=== THE PROBLEM ===
Copy each line below containing "linejoin".
START MATERIAL PROVIDED
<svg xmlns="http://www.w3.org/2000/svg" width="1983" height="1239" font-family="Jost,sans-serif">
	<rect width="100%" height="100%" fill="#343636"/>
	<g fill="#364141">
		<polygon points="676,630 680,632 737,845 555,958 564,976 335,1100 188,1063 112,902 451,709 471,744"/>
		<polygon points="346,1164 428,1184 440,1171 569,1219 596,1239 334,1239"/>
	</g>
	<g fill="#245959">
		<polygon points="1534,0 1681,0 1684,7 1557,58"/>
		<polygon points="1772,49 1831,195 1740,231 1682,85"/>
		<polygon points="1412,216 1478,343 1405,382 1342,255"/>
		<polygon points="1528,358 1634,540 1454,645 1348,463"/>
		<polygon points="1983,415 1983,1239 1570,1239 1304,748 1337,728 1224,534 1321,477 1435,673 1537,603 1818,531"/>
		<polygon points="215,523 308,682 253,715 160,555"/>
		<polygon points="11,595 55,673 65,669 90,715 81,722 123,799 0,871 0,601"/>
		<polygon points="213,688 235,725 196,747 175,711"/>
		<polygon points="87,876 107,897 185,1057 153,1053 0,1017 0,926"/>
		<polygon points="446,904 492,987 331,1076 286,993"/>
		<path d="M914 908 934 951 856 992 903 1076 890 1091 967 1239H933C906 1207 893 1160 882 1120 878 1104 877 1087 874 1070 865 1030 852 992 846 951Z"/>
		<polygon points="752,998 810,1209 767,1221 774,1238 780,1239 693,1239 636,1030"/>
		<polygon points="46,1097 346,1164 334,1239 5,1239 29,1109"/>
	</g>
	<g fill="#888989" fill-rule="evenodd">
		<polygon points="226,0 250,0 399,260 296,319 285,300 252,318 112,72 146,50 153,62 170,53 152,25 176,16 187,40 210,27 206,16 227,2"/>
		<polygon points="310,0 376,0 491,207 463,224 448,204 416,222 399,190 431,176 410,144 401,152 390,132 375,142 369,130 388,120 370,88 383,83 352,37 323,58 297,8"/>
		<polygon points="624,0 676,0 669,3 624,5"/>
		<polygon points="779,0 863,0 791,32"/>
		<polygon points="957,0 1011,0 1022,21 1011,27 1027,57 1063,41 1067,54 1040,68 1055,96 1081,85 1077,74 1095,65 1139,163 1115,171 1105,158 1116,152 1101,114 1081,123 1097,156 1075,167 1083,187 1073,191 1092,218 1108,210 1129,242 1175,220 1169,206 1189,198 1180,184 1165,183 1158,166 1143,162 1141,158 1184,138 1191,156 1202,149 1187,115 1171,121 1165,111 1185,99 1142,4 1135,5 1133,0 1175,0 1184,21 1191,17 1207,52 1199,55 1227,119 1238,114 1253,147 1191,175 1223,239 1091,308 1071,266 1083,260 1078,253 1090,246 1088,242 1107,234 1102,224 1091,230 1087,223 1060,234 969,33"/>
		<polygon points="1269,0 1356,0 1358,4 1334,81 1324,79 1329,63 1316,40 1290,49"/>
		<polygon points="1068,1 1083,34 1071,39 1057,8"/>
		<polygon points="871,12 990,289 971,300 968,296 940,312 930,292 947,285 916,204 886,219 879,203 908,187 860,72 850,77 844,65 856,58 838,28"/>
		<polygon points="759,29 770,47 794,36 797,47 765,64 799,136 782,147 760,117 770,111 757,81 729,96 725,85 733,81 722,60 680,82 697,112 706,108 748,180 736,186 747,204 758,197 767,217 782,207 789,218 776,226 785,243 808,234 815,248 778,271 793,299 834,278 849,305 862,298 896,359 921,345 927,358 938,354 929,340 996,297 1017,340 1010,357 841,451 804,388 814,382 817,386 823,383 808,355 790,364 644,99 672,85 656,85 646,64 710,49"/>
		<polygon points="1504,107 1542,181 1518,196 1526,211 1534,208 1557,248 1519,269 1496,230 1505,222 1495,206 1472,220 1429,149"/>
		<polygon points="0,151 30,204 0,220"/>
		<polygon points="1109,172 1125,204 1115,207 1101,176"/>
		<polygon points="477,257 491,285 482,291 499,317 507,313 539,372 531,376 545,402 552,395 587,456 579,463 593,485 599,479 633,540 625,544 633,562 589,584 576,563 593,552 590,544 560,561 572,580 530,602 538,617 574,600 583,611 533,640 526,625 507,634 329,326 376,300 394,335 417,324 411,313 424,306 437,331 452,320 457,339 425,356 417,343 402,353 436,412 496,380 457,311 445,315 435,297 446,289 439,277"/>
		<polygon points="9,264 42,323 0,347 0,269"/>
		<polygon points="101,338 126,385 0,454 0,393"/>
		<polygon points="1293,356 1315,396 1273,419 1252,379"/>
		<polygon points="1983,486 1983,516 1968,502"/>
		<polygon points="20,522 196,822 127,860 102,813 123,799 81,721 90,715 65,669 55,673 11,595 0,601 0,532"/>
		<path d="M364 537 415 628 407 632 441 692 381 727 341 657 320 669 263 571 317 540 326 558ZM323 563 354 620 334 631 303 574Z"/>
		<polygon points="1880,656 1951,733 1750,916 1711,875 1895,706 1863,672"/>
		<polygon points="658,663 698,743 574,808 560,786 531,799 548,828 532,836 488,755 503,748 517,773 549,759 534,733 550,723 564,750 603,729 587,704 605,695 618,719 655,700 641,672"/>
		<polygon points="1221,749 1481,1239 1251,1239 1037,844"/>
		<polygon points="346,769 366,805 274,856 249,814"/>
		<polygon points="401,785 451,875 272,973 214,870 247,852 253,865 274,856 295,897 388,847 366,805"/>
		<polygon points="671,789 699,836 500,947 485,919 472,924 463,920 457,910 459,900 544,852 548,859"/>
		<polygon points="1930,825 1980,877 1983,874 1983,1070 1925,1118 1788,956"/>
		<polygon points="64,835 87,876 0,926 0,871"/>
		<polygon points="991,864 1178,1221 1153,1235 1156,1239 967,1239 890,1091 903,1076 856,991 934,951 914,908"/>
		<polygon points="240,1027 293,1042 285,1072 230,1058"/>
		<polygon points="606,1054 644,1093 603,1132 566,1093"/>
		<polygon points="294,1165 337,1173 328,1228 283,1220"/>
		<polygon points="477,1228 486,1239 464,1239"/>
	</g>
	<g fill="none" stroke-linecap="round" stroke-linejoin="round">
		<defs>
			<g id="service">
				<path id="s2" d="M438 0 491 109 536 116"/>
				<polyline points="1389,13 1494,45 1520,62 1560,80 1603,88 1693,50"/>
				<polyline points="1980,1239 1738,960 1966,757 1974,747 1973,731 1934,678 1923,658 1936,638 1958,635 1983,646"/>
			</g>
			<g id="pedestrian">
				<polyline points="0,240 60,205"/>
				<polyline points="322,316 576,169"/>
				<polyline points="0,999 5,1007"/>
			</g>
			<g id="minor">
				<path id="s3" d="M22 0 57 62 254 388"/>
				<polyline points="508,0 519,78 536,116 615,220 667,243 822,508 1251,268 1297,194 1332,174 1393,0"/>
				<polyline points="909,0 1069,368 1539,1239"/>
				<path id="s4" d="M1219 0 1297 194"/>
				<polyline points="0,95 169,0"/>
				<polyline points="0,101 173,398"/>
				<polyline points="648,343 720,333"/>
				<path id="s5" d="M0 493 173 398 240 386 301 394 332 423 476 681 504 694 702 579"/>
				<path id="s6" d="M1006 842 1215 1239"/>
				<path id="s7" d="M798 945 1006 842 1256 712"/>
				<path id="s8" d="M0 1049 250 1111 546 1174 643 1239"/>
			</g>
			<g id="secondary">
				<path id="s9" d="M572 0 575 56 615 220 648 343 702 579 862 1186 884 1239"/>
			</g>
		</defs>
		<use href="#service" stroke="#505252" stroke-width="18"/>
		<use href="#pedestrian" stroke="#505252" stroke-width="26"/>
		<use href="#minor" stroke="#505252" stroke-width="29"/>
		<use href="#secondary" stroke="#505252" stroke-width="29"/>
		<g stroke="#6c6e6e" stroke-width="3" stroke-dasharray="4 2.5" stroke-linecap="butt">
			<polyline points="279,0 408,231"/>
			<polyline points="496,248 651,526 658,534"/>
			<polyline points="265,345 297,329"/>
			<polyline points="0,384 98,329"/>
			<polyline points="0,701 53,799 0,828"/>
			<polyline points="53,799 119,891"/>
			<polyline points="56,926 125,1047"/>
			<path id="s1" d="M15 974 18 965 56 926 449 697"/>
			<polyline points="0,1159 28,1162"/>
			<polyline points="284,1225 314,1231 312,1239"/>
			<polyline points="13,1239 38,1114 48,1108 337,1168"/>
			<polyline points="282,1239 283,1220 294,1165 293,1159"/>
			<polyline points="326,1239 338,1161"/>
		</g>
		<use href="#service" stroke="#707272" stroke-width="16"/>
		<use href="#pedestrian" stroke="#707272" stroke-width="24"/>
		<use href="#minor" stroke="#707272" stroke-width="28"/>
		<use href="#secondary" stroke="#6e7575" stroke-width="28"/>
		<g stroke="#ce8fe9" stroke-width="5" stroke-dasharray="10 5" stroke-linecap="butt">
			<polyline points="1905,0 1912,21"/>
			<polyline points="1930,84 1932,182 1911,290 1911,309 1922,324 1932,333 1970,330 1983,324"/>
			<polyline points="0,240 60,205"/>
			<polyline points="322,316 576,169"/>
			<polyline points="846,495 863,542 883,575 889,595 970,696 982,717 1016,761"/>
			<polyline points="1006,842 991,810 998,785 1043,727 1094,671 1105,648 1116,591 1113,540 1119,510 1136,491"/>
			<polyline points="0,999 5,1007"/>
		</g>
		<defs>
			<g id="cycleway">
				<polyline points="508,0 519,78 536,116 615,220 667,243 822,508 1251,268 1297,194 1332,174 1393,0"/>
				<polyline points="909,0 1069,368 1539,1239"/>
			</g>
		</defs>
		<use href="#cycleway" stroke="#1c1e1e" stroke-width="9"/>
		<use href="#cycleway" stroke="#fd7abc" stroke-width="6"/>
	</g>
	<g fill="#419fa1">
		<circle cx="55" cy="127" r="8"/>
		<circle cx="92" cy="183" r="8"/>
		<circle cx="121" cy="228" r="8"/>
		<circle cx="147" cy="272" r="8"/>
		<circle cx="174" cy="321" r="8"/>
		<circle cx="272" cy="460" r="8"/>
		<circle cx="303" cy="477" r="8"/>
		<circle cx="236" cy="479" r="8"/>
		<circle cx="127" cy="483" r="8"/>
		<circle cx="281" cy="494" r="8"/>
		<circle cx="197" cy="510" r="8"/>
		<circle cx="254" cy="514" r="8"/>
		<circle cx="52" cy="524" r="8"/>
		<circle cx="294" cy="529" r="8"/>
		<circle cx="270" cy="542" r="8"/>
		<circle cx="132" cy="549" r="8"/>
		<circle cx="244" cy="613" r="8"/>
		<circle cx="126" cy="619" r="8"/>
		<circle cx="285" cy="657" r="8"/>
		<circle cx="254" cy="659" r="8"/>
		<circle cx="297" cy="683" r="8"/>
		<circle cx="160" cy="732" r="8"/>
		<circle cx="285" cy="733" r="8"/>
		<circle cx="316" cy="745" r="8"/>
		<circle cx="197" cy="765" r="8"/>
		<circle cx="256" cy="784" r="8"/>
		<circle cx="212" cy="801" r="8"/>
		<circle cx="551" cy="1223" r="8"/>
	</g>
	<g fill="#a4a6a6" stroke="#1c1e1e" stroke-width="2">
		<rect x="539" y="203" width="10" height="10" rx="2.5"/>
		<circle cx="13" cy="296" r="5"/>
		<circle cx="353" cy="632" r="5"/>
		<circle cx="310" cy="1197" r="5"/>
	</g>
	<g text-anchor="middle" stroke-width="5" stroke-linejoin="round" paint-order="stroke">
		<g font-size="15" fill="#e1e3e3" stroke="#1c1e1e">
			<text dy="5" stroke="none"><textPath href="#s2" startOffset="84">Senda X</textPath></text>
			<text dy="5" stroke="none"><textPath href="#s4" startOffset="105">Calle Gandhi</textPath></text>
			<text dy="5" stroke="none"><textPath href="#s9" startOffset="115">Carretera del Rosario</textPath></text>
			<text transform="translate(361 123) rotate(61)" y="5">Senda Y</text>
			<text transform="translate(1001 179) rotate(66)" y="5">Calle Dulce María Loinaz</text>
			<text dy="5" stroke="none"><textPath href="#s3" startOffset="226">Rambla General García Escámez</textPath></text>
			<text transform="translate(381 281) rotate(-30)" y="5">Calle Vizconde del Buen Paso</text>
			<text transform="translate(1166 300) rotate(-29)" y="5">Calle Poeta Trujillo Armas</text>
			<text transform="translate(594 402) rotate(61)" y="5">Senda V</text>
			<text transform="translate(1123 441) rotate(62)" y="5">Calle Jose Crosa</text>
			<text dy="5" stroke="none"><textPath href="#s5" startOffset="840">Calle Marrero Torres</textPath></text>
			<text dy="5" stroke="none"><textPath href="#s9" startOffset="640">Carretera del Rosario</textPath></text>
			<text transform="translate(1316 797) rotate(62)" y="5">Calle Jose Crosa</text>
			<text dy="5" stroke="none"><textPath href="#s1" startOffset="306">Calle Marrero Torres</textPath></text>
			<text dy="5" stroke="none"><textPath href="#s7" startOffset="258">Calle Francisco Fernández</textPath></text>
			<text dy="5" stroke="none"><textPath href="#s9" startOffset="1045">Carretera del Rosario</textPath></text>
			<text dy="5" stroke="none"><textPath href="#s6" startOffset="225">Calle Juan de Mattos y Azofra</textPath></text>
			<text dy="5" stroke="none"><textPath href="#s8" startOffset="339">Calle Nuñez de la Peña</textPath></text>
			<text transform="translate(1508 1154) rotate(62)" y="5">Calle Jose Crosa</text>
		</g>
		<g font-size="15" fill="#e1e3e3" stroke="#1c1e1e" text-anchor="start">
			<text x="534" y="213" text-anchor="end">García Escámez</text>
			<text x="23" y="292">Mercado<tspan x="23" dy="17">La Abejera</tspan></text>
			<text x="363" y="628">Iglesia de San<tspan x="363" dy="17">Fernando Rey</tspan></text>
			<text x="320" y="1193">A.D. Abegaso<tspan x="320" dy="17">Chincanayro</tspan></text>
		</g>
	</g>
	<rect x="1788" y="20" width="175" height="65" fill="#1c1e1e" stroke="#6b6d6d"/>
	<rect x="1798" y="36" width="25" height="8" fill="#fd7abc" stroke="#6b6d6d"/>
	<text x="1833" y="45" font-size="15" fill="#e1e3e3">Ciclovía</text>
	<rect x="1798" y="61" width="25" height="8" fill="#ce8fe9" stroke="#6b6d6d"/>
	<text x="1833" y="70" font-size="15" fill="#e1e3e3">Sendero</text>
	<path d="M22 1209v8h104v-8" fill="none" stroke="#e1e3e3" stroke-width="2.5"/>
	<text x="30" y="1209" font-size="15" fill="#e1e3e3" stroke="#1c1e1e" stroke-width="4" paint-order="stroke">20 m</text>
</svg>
END MATERIAL PROVIDED
=== RESPONSE BELOW ===
	<g fill="none" stroke-linecap="round" stroke-linejoin="round">
	<g text-anchor="middle" stroke-width="5" stroke-linejoin="round" paint-order="stroke">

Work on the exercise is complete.